_What the exercise asks_: Wherever the string "Standard" shows up in the data below, copy the whole line.

-- Material for this task follows --

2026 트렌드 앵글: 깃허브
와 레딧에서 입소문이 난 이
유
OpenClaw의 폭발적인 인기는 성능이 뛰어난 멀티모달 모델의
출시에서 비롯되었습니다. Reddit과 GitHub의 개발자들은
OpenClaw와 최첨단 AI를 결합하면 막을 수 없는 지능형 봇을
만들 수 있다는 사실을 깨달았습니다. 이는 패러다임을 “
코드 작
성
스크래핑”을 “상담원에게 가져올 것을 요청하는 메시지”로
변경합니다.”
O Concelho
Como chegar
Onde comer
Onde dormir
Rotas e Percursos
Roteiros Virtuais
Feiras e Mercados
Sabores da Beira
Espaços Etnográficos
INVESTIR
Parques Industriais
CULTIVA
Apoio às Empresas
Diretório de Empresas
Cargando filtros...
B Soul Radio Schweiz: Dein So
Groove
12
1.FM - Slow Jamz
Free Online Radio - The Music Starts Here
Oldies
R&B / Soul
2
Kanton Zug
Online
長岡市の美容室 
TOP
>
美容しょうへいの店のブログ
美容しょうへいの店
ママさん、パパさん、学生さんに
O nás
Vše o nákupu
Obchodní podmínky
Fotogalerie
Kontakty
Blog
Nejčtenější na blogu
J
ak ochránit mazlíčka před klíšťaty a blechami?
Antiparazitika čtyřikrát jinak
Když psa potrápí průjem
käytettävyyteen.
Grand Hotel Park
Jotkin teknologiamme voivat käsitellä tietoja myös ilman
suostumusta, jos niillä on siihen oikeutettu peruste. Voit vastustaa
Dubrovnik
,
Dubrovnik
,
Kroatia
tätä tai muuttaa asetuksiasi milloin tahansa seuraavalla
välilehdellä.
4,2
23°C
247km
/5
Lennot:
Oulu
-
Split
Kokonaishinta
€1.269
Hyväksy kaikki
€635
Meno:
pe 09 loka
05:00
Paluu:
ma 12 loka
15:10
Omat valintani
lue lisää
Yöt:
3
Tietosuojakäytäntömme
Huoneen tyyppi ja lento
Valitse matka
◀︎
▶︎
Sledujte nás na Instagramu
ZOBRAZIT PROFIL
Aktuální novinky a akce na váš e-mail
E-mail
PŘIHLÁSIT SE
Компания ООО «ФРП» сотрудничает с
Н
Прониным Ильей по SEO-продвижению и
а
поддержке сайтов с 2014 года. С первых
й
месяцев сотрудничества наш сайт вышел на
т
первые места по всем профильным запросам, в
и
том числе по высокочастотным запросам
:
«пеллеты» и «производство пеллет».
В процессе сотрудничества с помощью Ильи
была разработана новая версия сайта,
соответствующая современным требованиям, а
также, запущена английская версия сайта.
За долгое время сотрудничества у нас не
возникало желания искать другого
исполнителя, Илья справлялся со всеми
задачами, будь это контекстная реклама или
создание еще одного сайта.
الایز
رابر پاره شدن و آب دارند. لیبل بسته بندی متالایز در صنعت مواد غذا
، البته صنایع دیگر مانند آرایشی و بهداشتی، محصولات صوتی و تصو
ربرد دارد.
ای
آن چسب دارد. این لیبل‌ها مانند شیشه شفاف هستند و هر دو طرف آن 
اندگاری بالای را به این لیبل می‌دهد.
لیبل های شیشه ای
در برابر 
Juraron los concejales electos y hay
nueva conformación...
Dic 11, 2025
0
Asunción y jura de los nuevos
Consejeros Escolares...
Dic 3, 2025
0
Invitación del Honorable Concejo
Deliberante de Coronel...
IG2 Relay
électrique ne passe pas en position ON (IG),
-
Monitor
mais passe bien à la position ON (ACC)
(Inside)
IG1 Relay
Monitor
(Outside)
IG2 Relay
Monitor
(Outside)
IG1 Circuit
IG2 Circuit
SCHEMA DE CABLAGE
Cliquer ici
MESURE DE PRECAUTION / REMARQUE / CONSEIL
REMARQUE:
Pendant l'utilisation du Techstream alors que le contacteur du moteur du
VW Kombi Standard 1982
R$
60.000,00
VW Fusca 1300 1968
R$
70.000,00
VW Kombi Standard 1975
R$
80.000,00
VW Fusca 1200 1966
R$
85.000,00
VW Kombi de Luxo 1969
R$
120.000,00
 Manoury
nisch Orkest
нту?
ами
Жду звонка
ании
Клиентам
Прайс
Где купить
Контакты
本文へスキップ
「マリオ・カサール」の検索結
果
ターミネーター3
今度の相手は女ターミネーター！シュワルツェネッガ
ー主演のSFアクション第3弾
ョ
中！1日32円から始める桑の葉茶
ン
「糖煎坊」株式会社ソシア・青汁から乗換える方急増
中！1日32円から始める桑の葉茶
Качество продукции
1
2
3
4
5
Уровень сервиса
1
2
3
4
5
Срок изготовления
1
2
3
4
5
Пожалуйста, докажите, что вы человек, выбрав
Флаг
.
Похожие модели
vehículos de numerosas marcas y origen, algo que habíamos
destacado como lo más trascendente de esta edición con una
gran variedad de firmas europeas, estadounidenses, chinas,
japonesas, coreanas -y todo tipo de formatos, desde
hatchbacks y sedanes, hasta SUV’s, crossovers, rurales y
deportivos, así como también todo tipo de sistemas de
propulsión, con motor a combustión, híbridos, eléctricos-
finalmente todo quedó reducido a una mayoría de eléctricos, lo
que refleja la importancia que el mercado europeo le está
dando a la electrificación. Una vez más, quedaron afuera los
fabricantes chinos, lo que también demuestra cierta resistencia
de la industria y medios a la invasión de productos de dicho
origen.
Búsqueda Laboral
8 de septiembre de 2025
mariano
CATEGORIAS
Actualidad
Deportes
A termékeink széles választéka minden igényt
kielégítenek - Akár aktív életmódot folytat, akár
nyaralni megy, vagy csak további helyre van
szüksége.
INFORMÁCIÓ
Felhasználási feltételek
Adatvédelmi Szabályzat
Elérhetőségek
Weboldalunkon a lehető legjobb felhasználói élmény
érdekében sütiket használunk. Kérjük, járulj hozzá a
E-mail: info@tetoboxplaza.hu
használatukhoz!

-- Material for this task concluded --

_Reply to the task_:
VW Kombi Standard 1982
VW Kombi Standard 1975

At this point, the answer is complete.